- [EXERCISE REQUIREMENTS] Every line from the one with "ring pip: (380, 377)" up to and including the one with "index dip: (579, 1252)" is to be output exactly as it appears below; pictures are not.
Start of PROVIDED DATA
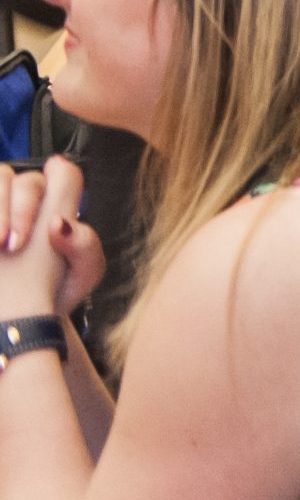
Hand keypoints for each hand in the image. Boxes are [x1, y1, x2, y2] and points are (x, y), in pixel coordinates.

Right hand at [0, 156, 100, 322]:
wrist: (25, 325)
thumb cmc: (57, 292)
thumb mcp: (84, 274)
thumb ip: (85, 246)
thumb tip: (60, 224)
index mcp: (59, 207)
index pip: (62, 174)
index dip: (58, 183)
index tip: (50, 218)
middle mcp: (24, 202)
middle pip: (21, 180)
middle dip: (19, 210)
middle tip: (15, 246)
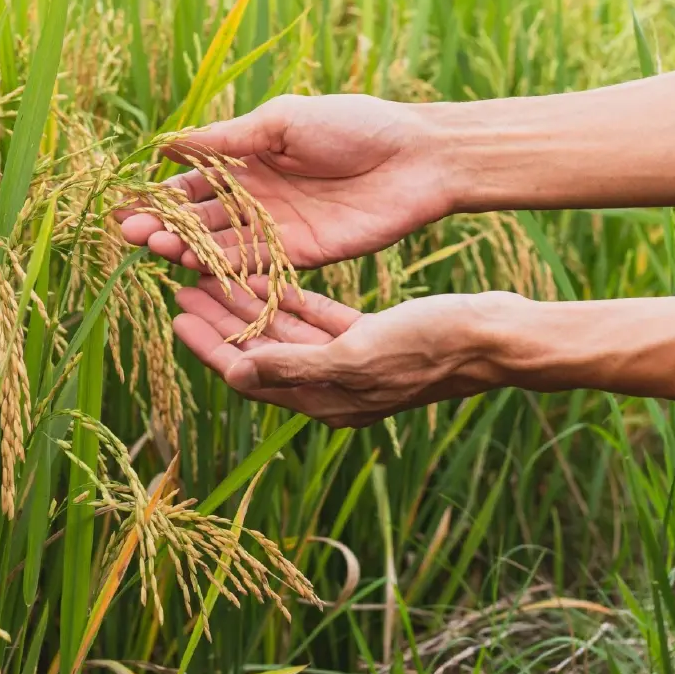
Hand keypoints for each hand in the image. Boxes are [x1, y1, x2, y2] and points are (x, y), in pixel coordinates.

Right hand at [117, 94, 449, 270]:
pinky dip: (227, 269)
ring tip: (159, 248)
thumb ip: (230, 139)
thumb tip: (169, 144)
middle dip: (166, 226)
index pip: (193, 182)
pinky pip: (257, 266)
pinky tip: (199, 268)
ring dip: (189, 249)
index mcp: (248, 160)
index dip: (161, 194)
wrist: (418, 157)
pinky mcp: (302, 256)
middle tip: (133, 235)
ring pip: (222, 245)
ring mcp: (276, 229)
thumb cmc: (353, 125)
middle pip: (200, 219)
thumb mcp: (284, 121)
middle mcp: (255, 198)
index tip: (129, 204)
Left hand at [172, 277, 510, 427]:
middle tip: (183, 285)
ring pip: (284, 331)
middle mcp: (330, 385)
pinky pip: (316, 317)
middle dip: (220, 320)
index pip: (248, 372)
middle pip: (259, 350)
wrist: (495, 336)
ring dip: (250, 304)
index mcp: (324, 399)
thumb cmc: (431, 346)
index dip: (210, 344)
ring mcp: (349, 360)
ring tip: (213, 274)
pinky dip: (290, 298)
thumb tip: (236, 371)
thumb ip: (295, 364)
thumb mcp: (358, 353)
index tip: (178, 315)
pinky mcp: (367, 335)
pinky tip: (266, 275)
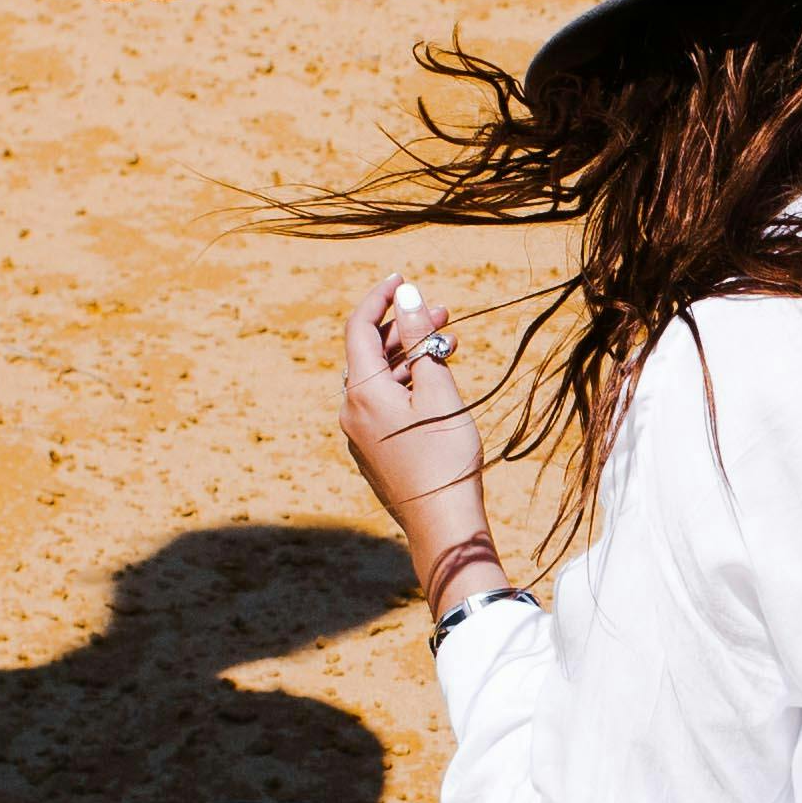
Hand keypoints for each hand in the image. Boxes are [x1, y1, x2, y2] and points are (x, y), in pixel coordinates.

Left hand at [342, 276, 500, 612]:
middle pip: (371, 351)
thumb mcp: (438, 389)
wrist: (442, 524)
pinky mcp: (373, 449)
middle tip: (443, 313)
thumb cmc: (445, 456)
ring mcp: (359, 432)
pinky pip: (384, 402)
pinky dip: (407, 383)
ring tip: (450, 345)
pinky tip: (437, 383)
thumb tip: (406, 296)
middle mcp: (351, 409)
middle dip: (406, 328)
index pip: (360, 327)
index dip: (380, 297)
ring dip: (411, 356)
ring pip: (380, 377)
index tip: (403, 278)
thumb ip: (420, 339)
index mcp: (362, 390)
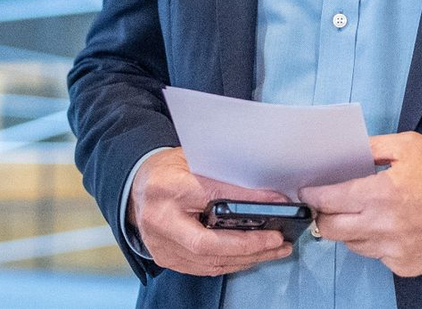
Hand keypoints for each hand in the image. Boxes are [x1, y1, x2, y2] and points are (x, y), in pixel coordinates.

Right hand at [128, 147, 293, 276]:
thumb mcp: (195, 160)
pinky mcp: (165, 258)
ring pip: (209, 262)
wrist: (137, 186)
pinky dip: (230, 263)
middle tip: (278, 240)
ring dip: (246, 258)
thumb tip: (264, 188)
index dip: (248, 202)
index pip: (215, 197)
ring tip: (274, 250)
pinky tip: (250, 257)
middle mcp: (162, 222)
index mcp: (169, 188)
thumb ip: (223, 174)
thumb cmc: (168, 169)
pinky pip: (202, 267)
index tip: (277, 202)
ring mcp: (161, 245)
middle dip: (250, 245)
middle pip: (210, 244)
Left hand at [300, 133, 421, 277]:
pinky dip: (375, 240)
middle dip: (325, 214)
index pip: (329, 200)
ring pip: (351, 244)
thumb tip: (345, 152)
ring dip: (350, 227)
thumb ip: (375, 148)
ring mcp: (392, 252)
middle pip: (331, 229)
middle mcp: (382, 227)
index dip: (313, 194)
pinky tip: (391, 225)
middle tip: (332, 201)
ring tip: (366, 210)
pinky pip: (375, 255)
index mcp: (382, 193)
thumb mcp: (412, 146)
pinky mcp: (403, 267)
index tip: (308, 189)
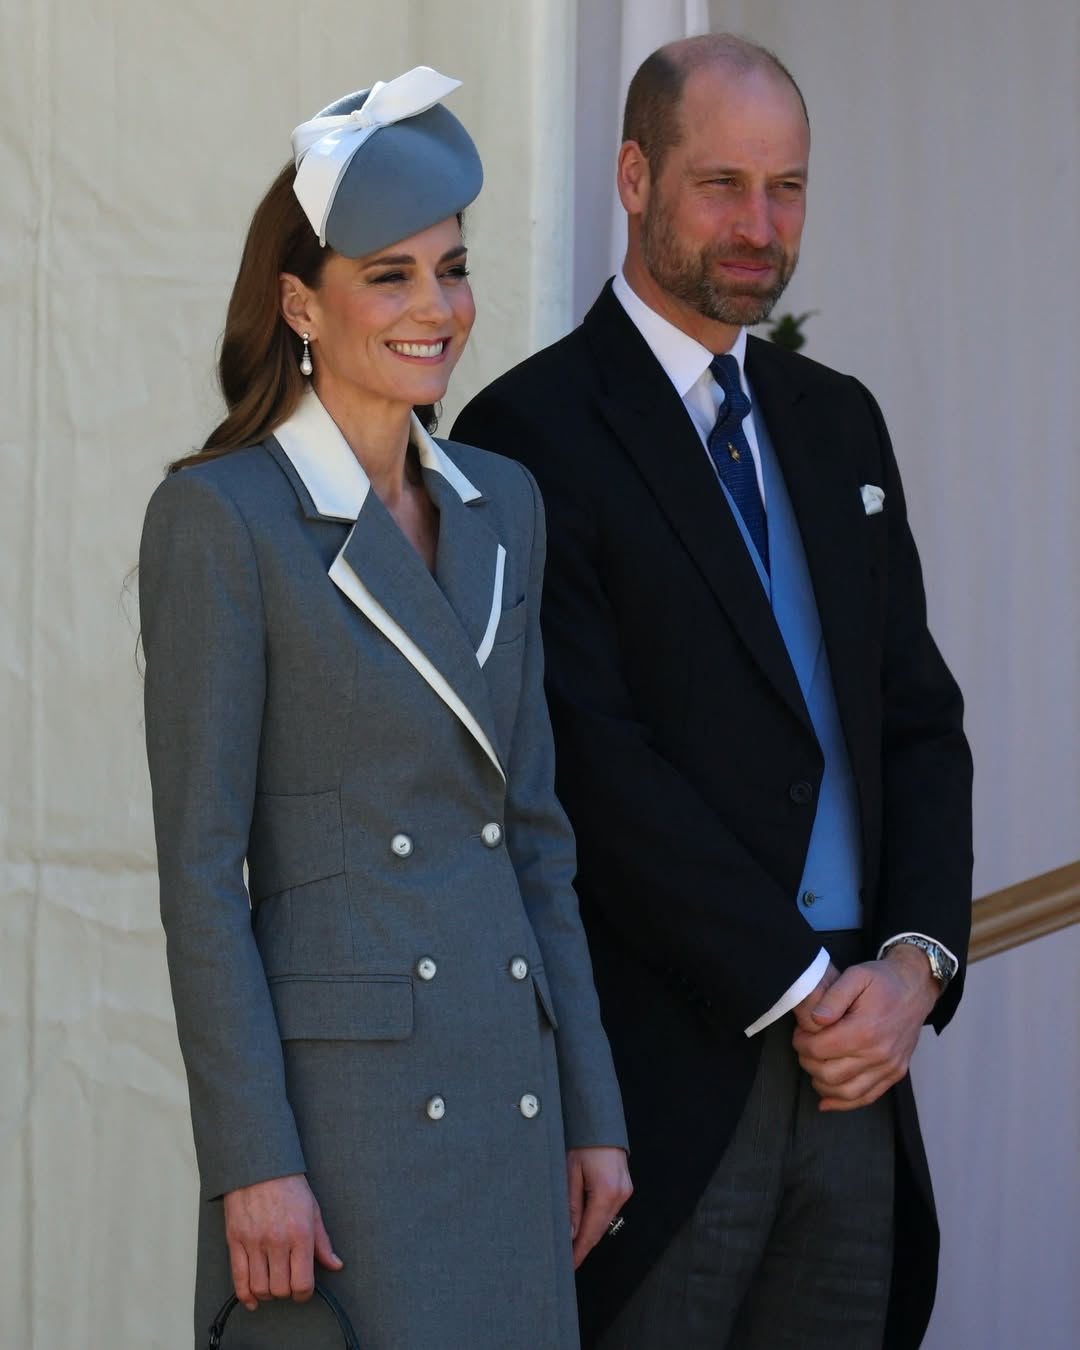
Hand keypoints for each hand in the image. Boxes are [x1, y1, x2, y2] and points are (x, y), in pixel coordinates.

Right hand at [223, 1174, 342, 1311]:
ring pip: (259, 1287)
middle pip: (280, 1289)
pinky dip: (245, 1295)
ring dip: (267, 1294)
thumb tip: (336, 1265)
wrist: (260, 1166)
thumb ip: (323, 1243)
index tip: (303, 1291)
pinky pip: (238, 1278)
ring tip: (272, 1286)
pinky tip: (252, 1299)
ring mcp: (254, 1242)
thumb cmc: (289, 1186)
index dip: (304, 1294)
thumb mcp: (313, 1210)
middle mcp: (277, 1241)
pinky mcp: (235, 1241)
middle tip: (288, 1285)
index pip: (303, 1283)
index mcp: (300, 1234)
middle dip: (286, 1293)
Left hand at [566, 1147, 632, 1269]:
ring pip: (605, 1221)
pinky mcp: (624, 1187)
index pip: (591, 1232)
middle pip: (599, 1230)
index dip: (579, 1252)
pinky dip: (596, 1221)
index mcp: (606, 1191)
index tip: (568, 1266)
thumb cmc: (582, 1141)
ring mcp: (625, 1191)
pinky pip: (608, 1211)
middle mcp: (620, 1194)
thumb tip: (570, 1235)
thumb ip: (571, 1205)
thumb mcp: (569, 1171)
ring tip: (570, 1247)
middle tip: (566, 1261)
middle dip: (583, 1246)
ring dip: (589, 1234)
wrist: (600, 1121)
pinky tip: (583, 1226)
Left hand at [791, 949, 939, 1111]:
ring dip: (822, 1084)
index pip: (820, 1049)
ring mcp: (889, 1067)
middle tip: (804, 1047)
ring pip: (846, 1092)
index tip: (800, 1033)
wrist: (915, 988)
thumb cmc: (883, 981)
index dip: (801, 1042)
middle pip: (828, 1074)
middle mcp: (879, 1054)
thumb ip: (833, 996)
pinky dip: (844, 1103)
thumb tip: (815, 1019)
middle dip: (807, 1062)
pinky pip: (867, 1097)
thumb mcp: (856, 976)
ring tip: (814, 1066)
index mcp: (865, 1029)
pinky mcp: (895, 1074)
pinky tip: (827, 1099)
End of PROVIDED DATA
- [EXERCISE RESPONSE]
ring pip: (380, 377)
index tip: (403, 278)
thumb ip: (420, 339)
index mcp: (362, 390)
Hand keypoints for each hand in the image. Boxes are [x1, y1, x2, y2] and points are (x, y), in pixel coordinates.

Right hand at [128, 147, 293, 276]:
thumb mcp: (195, 160)
pinky mcp: (165, 258)
ring pip: (209, 262)
wrist: (137, 186)
pinky dip: (230, 263)
middle tip: (278, 240)
ring dip: (246, 258)
thumb tip: (264, 188)
index dip: (248, 202)
index pip: (215, 197)
ring tip: (274, 250)
pinky tip: (250, 257)
middle mcp: (162, 222)
index mcp: (169, 188)
thumb ip: (223, 174)
thumb cmc: (168, 169)
pinky pip: (202, 267)
index tip: (277, 202)
ring mcp: (161, 245)
middle dip: (250, 245)
middle pip: (210, 244)
Left hand at [300, 133, 421, 277]:
pinky dip: (375, 240)
middle dip: (325, 214)
index pip: (329, 200)
ring pip: (351, 244)
thumb tip: (345, 152)
ring dip: (350, 227)
thumb ip: (375, 148)
ring mcp: (392, 252)
middle pip: (331, 229)
middle mcp: (382, 227)
index dip: (313, 194)
pinky tip: (391, 225)
middle tip: (332, 201)
ring tip: (366, 210)
pinky pip: (375, 255)
index mcp: (382, 193)
thumb mcp: (412, 146)
pinky mcp: (403, 267)
index tip: (308, 189)
Hand keypoints for each hand in the image. Boxes are [x1, y1, x2, y2] and points are (x, y), in pixel coordinates.

Right hand at [223, 1174, 342, 1311]:
ring pip: (259, 1287)
middle pip: (280, 1289)
pinky dip: (245, 1295)
ring dip: (267, 1294)
thumb tip: (336, 1265)
wrist: (260, 1166)
thumb ip: (323, 1243)
index tip: (303, 1291)
pinky pip: (238, 1278)
ring tip: (272, 1286)
pinky tip: (252, 1299)
ring mcp: (254, 1242)
thumb cmc: (289, 1186)
index dip: (304, 1294)
thumb mcp: (313, 1210)
middle mcp: (277, 1241)
pinky mcp: (235, 1241)
middle tip: (288, 1285)
index pip: (303, 1283)
index mcp: (300, 1234)
middle dip: (286, 1293)
Left hand at [566, 1147, 632, 1269]:
ring pip: (605, 1221)
pinky mcp: (624, 1187)
index pip: (591, 1232)
middle pip: (599, 1230)
index dip: (579, 1252)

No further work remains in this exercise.